◆ Énoncé 1 ◆
D'après l'extrait fourni, quelle juridiction a rendu les arrêts visés par les pourvois ?

◆ Extrait fourni ◆
───

France | France, Cour de cassation, Chambre criminelle, 27 octobre 1998, 95-83842 et suivant


CASSATION sur les pourvois formés par :
- X...,
contre les arrêts de la cour d'appel de Bordeaux, 3e chambre, qui, dans la procédure suivie contre lui pour complicité de diffamation envers un fonctionnaire public, ont : le premier, en date du 21 juin 1995, annulé le jugement disant n'y avoir lieu à l'audition de témoins, déchu le prévenu de son offre de preuve de la vérité des faits diffamatoires, évoqué et renvoyé la cause à une audience ultérieure ; le second, en date du 27 juin 1996, rejeté l'exception de nullité de la citation, déclaré l'action publique éteinte

par l'amnistie, et prononcé sur les intérêts civils.
LA COUR,
Vu l'article...

CASSATION sur les pourvois formés par :
- X...,
contre les arrêts de la cour d'appel de Bordeaux, 3e chambre, qui, dans la procédure suivie contre lui pour complicité de diffamation envers un fonctionnaire public, ont : le premier, en date du 21 juin 1995, annulé le jugement disant n'y avoir lieu à l'audition de témoins, déchu le prévenu de son offre de preuve de la vérité des faits diffamatoires, évoqué et renvoyé la cause à une audience ultérieure ; le second, en date du 27 juin 1996, rejeté l'exception de nullité de la citation, déclaré l'action publique éteinte par l'amnistie, et prononcé sur les intérêts civils.

───

(Données sources)
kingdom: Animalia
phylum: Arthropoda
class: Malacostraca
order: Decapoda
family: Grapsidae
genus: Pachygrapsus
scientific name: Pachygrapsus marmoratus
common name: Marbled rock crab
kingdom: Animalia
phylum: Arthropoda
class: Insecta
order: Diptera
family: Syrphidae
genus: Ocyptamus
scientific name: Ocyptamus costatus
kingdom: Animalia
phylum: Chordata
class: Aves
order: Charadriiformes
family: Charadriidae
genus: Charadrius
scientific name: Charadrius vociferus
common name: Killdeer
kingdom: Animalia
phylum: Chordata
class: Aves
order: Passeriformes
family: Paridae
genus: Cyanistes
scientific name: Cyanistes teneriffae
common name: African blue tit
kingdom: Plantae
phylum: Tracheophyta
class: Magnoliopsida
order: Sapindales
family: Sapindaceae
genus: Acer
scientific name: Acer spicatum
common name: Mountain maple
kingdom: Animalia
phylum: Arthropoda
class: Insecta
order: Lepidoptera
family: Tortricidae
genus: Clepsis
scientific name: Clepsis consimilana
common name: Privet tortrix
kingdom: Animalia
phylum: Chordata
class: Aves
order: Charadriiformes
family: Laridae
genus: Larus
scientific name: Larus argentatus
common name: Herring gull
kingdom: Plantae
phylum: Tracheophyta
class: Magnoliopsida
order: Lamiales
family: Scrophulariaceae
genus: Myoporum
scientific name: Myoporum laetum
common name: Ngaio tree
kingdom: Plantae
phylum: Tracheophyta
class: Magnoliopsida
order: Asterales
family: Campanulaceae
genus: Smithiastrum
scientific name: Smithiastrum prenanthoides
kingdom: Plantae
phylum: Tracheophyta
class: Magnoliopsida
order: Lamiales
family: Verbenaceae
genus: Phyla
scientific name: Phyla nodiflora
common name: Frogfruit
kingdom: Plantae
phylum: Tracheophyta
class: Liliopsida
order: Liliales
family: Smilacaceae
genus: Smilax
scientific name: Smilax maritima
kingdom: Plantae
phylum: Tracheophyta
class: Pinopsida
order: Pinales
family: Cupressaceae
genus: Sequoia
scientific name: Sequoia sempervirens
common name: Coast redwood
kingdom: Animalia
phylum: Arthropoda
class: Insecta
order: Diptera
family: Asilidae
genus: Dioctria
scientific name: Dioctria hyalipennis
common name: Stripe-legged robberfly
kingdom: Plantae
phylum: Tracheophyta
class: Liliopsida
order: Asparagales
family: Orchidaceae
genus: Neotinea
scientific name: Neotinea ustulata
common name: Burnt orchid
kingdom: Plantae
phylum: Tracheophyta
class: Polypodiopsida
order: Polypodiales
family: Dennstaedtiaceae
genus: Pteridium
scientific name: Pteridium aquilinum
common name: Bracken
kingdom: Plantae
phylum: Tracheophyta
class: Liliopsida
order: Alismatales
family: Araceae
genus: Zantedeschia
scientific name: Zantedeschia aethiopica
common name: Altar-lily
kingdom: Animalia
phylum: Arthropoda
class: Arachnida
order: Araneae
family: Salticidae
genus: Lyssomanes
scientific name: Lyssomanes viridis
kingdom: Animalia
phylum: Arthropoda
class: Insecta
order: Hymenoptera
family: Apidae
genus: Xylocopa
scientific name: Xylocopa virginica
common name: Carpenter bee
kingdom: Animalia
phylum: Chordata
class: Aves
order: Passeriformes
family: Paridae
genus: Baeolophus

───

◆ Énoncé 2 ◆
Recopiez à l'identique, dans les enregistrements, la portion allant du début jusqu'à la ligne contenant « genus: Ocyptamus », bornes incluses.

◆ Résultat 1 ◆
La cour d'appel de Bordeaux, 3e chambre.

◆ Résultat 2 ◆
kingdom: Animalia
phylum: Arthropoda
class: Malacostraca
order: Decapoda
family: Grapsidae
genus: Pachygrapsus
scientific name: Pachygrapsus marmoratus
common name: Marbled rock crab
kingdom: Animalia
phylum: Arthropoda
class: Insecta
order: Diptera
family: Syrphidae
genus: Ocyptamus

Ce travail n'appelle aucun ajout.